The term 'intermediary' suggested by the British Insurance and Investment Brokers Association (Biiba) does not trip lightly off the tongue or look good over the shop front.

Yellow Pages has been accepting listings under the 'Insurance Brokers' heading willy-nilly. But it is not the IBRC that has been steaming; it is Biiba, the trade body, that is on the warpath.

It is particularly sensitive since a Which? report last month said most advice from brokers was 'truly abysmal'. Of 82 brokers selected from Yellow Pages, 53 recommended clearly inappropriate insurance policies, but 11 of them were not entitled to call themselves brokers.

Instead of worrying about the 42 registered brokers that were giving poor advice, Biiba has turned its fury on Yellow Pages for misleading the public by allowing the unregistered to be listed under 'Insurance Brokers'.

The IBRC is content to settle for checking the listings after publication and then sorting things out, but Biiba wants pre-publication vetting.

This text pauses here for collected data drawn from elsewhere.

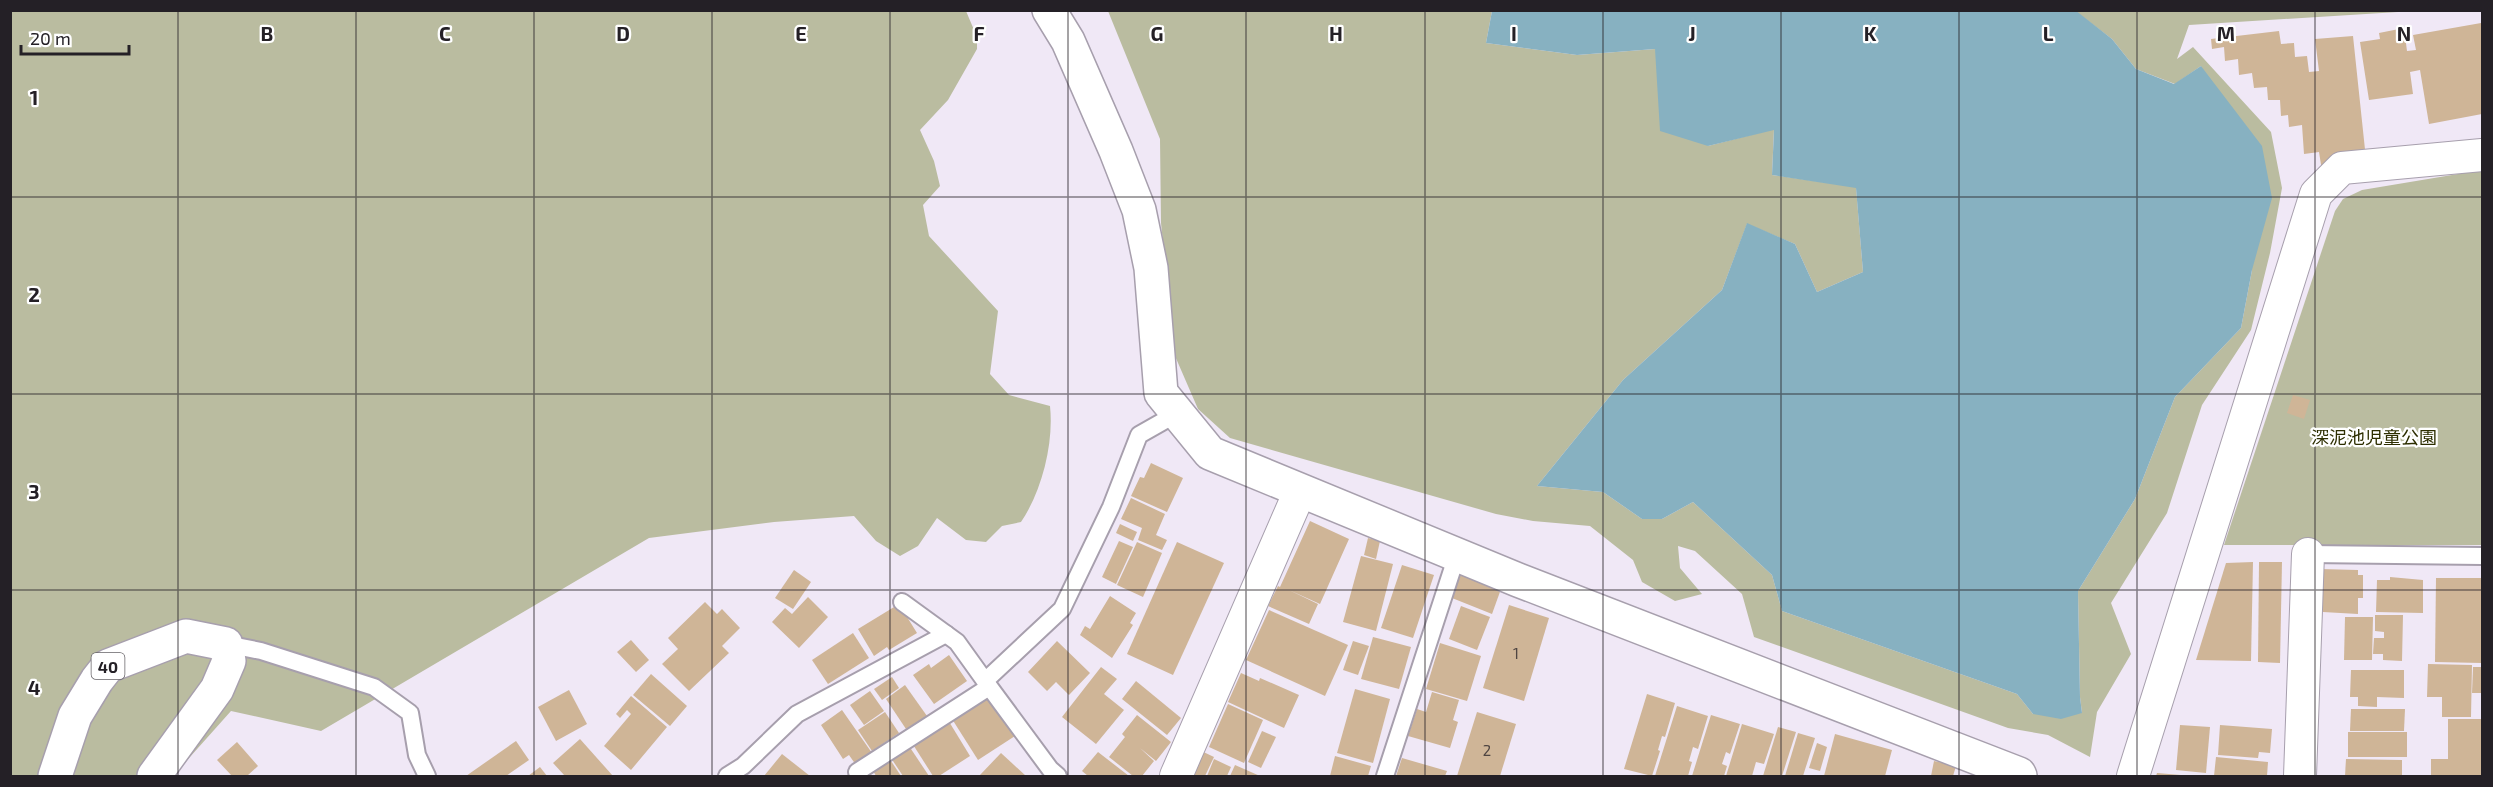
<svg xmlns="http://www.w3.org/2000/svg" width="2493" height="787" viewBox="0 0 2493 787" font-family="'Exo 2','Noto Sans JP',sans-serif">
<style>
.green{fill:#babca0}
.water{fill:#87b1c1}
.building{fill:#cfb597}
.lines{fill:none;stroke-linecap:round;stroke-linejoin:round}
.lane-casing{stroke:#a79fad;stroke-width:20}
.street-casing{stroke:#a79fad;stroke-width:34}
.secondary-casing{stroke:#a79fad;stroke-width:36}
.primary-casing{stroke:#a79fad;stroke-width:36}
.lane{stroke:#fff;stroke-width:16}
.street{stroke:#fff;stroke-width:32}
.secondary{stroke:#fff;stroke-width:33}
.primary{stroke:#fff;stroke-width:33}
.grid{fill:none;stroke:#242026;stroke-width:1.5;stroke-opacity:0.55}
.labels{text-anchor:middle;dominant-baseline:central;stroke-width:4.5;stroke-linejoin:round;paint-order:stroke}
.number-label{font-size:15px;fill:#4f4542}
.shield{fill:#fff;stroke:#666367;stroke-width:1.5}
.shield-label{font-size:16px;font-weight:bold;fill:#242026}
.park-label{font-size:18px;fill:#2d2e00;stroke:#fff}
.grid-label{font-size:20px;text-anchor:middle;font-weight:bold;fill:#242026;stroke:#fff;stroke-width:4.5;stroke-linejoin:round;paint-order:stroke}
</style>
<rect width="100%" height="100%" fill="#f0e8f6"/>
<g class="green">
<path d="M10 11H966L977 37V49L948 100 920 130 934 161 940 186 923 205 929 236 998 311 990 374 1009 395 1050 406C1054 443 1042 491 1021 522L1002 526 986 542 966 540 937 518 918 546 900 556 876 541 854 516 774 522 649 538 321 731 231 711 173 776H11Z"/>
<polygon points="1108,11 1492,11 1486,43 1577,55 1655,49 1708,146 1774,129 1772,175 1856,187 1863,272 1817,292 1795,244 1747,224 1722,290 1623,380 1537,486 1603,492 1642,519 1662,519 1693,502 1772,575 1782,611 2017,694 2033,714 2082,713 2080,697 2078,591 2135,499 2175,397 2241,328 2252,270 2201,66 2175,84 2136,69 2112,39 2075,11 2414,11 2189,25 2177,59 2193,47 2271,132 2282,188 2270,253 2251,330 2202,405 2167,513 2111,603 2131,654 2097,712 2090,757 2048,735 2008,728 1754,637 1742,594 1695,551 1678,546 1680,568 1702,594 1675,601 1642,582 1633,560 1590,526 1533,521 1496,514 1230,438 1198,409 1175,356 1161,223 1160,139"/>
<polygon points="2482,170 2482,545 2224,545 2335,211 2343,199 2362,190"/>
</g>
<polygon class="water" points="2075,10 2112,39 2136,69 2174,84 2201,66 2262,146 2272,198 2252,270 2241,328 2175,397 2135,499 2078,591 2080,697 2082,713 2061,719 2033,714 2017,694 1782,611 1772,575 1693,502 1662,519 1642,519 1603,492 1537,486 1623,380 1722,290 1747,223 1795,244 1817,292 1863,272 1856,188 1772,175 1774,130 1708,146 1660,131 1655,49 1577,55 1486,43 1492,11"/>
<g class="building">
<polygon points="2481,23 2482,114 2429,124 2420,70 2410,72 2413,94 2369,100 2360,42 2380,39 2379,33 2404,28 2407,51 2416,50 2413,35"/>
<polygon points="2279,31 2281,44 2294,43 2295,57 2307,56 2309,72 2319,71 2315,39 2353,36 2366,159 2322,171 2319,152 2304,154 2302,125 2289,127 2288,115 2281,116 2280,100 2268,100 2267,87 2254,88 2252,73 2239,75 2238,59 2225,61 2224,47 2212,49 2211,39"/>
<polygon points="2293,395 2310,400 2304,419 2287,413"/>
<polygon points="1151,463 1183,478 1167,512 1131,496 1140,477 1144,478"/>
<polygon points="1131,498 1165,514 1156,535 1167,540 1162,550 1138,540 1142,528 1121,519"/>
<polygon points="1310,521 1349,539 1320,604 1289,590 1318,604 1309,624 1268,606 1278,586 1280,587"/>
<polygon points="1120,524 1137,532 1133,541 1116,533"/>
<polygon points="1368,538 1380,541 1376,559 1364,555"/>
<polygon points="1119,541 1133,547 1116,584 1102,577"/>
<polygon points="1137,542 1162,553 1143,597 1117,585"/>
<polygon points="1177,542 1224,563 1173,675 1127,654"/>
<polygon points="1361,556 1393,564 1376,631 1343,622"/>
<polygon points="2253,562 2251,661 2196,660 2226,563"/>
<polygon points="2259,562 2282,562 2280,663 2258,662"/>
<polygon points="1402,565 1434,575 1413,638 1381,628"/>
<polygon points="2320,569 2358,570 2358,575 2363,575 2363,598 2358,598 2358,614 2323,612 2323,596 2320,597"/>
<polygon points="794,570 811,582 793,609 775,598"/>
<polygon points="1461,574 1501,589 1492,614 1452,598"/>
<polygon points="2390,577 2423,580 2423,613 2376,612 2377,580 2390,580"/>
<polygon points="2436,578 2482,578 2482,663 2435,662"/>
<polygon points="1110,596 1136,613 1130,623 1133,625 1112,658 1080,635 1085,626 1090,629"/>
<polygon points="808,597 828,617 799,648 772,622 785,608 792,614"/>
<polygon points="705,602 717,614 722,609 740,628 722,646 729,653 689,691 662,664 678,649 668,638"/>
<polygon points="899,604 917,633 889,650 887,647 874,656 858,629"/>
<polygon points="1509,605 1549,618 1524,701 1483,688"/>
<polygon points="1461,606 1490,617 1477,650 1449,639"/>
<polygon points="1269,610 1348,645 1325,696 1246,660"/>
<polygon points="2375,615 2403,615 2402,661 2383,660 2383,654 2373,654 2374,638 2384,638 2384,632 2375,631"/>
<polygon points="2345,617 2373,617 2372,660 2344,660"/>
<polygon points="853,633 869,658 828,684 812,660"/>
<polygon points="1373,637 1411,647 1399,689 1361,679"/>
<polygon points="631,640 649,660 636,672 617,652"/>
<polygon points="1057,641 1090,673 1069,695 1056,682 1047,691 1028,672"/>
<polygon points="1353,641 1369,646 1358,675 1343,670"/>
<polygon points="1440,643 1481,656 1467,701 1426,689"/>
<polygon points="949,655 967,681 934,704 913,675 929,664 931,668"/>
<polygon points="2428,664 2472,665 2471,717 2442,717 2442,697 2427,697"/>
<polygon points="1101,667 1117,679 1104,694 1124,710 1096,744 1062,717"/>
<polygon points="2473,667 2482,667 2482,693 2472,693"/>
<polygon points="2351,670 2404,670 2404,698 2377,697 2377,707 2358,706 2358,697 2350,697"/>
<polygon points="1241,673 1259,681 1260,678 1299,695 1284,728 1228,702"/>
<polygon points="651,674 687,706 670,726 633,695"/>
<polygon points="892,677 899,688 882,700 874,689"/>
<polygon points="1136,681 1181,718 1167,735 1122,699"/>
<polygon points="905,685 927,716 906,729 886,699"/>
<polygon points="1355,689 1390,699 1373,763 1337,753"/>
<polygon points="569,690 587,724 556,741 538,707"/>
<polygon points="870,691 884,711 864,725 850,705"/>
<polygon points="1432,692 1459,700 1453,720 1458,722 1450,748 1408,736 1417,709 1426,712"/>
<polygon points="1647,694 1675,703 1665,737 1662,736 1658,750 1660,751 1652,776 1624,769"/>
<polygon points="989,695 1015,736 978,760 952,719"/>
<polygon points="631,696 667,727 631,770 604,746 631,714 627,710 620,718 616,714"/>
<polygon points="1228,704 1263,720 1244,763 1209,747"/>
<polygon points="1677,706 1708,716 1698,749 1693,747 1689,761 1692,762 1688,776 1655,776"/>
<polygon points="2351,709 2405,709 2404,731 2350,731"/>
<polygon points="842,710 872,753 856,765 849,755 843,759 821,725"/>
<polygon points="885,712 899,733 872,751 858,730"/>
<polygon points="1477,712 1516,724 1500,776 1457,776"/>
<polygon points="1137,715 1171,742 1156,761 1140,748 1154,761 1142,776 1133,776 1109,757 1125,737 1122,734"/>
<polygon points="1711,715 1740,724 1730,754 1726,752 1722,764 1727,766 1724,776 1692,776"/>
<polygon points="2448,719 2482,719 2482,776 2431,775 2431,759 2448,759"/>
<polygon points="948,720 970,756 939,776 933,776 912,743"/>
<polygon points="1742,724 1774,734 1764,764 1756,762 1752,776 1726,776"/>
<polygon points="2180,725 2210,727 2206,773 2176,770"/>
<polygon points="2220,725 2272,729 2270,753 2259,752 2258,758 2218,755"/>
<polygon points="1778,727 1796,732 1782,776 1763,776"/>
<polygon points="1262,731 1276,737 1261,768 1248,762"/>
<rect x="2348" y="732" width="59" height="25"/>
<polygon points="1798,733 1815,738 1803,776 1785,776"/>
<polygon points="1835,734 1892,750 1885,776 1824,776"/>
<polygon points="580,739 613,776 565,776 553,763"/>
<polygon points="516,741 529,760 506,776 466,776"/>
<polygon points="237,742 258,766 247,776 232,776 217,760"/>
<polygon points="1817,743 1827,747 1820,771 1809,768"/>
<polygon points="909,746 929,776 903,776 891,758"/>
<polygon points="1195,748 1214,757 1205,776 1182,776"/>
<polygon points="1098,752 1129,776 1088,776 1082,771"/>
<polygon points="1001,753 1026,776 979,776"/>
<polygon points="782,754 810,776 764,776"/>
<polygon points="1335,756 1371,766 1368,776 1330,776"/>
<polygon points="2216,757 2268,762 2267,776 2214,776"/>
<polygon points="889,758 901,776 876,776 872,769"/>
<polygon points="1402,758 1447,771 1445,776 1396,776"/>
<polygon points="1214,759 1231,767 1227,776 1207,776"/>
<polygon points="2346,759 2402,760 2402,776 2345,776"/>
<polygon points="1934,761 1956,766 1953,776 1931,776"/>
<polygon points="1235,765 1260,776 1230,776"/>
<polygon points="540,767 547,776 528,776"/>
<polygon points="2157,773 2181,775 2181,776 2156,776"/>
</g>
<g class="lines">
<g class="lane-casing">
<g id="lane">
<polyline points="2308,554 2482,556"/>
<polyline points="902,602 957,642 985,681"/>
<polyline points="226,644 261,651 374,687 410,713 417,755 427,776"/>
<polyline points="857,772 989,687"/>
<polyline points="727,776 743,766 797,714 946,634"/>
<polyline points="1058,776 1050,769 985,681 1062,609 1111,507 1139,435 1176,414"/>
<polyline points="1385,776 1457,555"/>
</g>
</g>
<g class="street-casing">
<g id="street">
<polyline points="1176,776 1300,491"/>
<polyline points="2133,776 2316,194 2342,168 2482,155"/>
<polyline points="2300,776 2308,554"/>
</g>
</g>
<g class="secondary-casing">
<polyline id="secondary" points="1049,10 1068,41 1116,151 1139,210 1151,268 1161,393 1210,453 1518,580 2019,774 2020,776"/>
</g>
<g class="primary-casing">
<polyline id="primary" points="55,776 75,716 97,680 108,666 186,636 226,644 229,661 217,689 154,776"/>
</g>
<use href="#lane" class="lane"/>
<use href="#street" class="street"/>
<use href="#secondary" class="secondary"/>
<use href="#primary" class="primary"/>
</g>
<path class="grid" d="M178 10V776M356 10V776M534 10V776M712 10V776M890 10V776M1068 10V776M1246 10V776M1425 10V776M1603 10V776M1781 10V776M1959 10V776M2137 10V776M2315 10V776M10 197H2482M10 394H2482M10 590H2482"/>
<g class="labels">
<g class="number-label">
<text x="1516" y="653">1</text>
<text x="1487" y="750">2</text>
</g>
<rect class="shield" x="91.5" y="653" width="33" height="26" rx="4.5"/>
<g class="shield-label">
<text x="108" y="666">40</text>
</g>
<g class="park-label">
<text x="2374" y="437">深泥池児童公園</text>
</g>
</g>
<g class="grid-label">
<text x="267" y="41">B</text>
<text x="445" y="41">C</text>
<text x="623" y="41">D</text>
<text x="801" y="41">E</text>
<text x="979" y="41">F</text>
<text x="1157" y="41">G</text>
<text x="1336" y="41">H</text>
<text x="1514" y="41">I</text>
<text x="1692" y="41">J</text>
<text x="1870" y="41">K</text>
<text x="2048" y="41">L</text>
<text x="2226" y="41">M</text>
<text x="2404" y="41">N</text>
<text x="34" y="105">1</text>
<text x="34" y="302">2</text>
<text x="34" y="499">3</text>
<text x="34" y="695">4</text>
</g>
<rect width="2493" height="787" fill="none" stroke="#242026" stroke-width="24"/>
<path d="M21 45v9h108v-9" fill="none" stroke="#242026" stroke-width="3"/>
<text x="30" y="45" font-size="18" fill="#242026" stroke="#ffffff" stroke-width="4.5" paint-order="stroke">20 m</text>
</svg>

An IBRC-registered broker has to stick with its code, which says, for instance, that quotations have to be honoured. And real brokers' clients can always turn to the IBRC compensation scheme.

But until real brokers provide real quality service, the term broker is hardly worth defending with such a huge expenditure of energy.

It would be better spent raising standards.

IF YOU THINK there is an ombudsman to complain to about every corner of your financial life, you are wrong.

There is one for banking, building societies, insurance, and even the large estate agents. The Investment Referee has his patch, the Inland Revenue and National Savings have adjudicators, and there is the grand-daddy of them all who deals with government foul-ups. But with friendly societies you draw a blank. Each society will have its own procedures. Homeowners, for instance, turn to a single arbitrator or can have the matter referred to the County Court. That sounds much less comforting than an industry-wide scheme.

It is about time the friendly societies joined the ombudsman club.

THE GOVERNMENT has abandoned its plans to raise the retirement age for women to 65.

The idea took shape when it expected to be forced to equalise National Insurance contributions and thought that equalising the state pension was a natural consequence. But the DSS unexpectedly won the case in the European Court launched by a man who objected to having to pay NI contributions for five years longer than a woman.

So there is nothing coming from Europe to force the Government into equalising state pension ages.

Pensions expert Bryn Davies has written a paper, Better Pensions for All, to be published this week. He calls for a minimum income in retirement as a right based on solidarity between generations. He says it is the older generation of women, with the poorest pension prospects, who would have suffered most from equalisation.

The Government was never going to win any friends by raising women's retirement age. The revenue-neutral move would have been retirement for all at 63 or 64. That would still annoy women and would not be enough to bring whoops of joy from men.

So expect to see this initiative quietly shelved.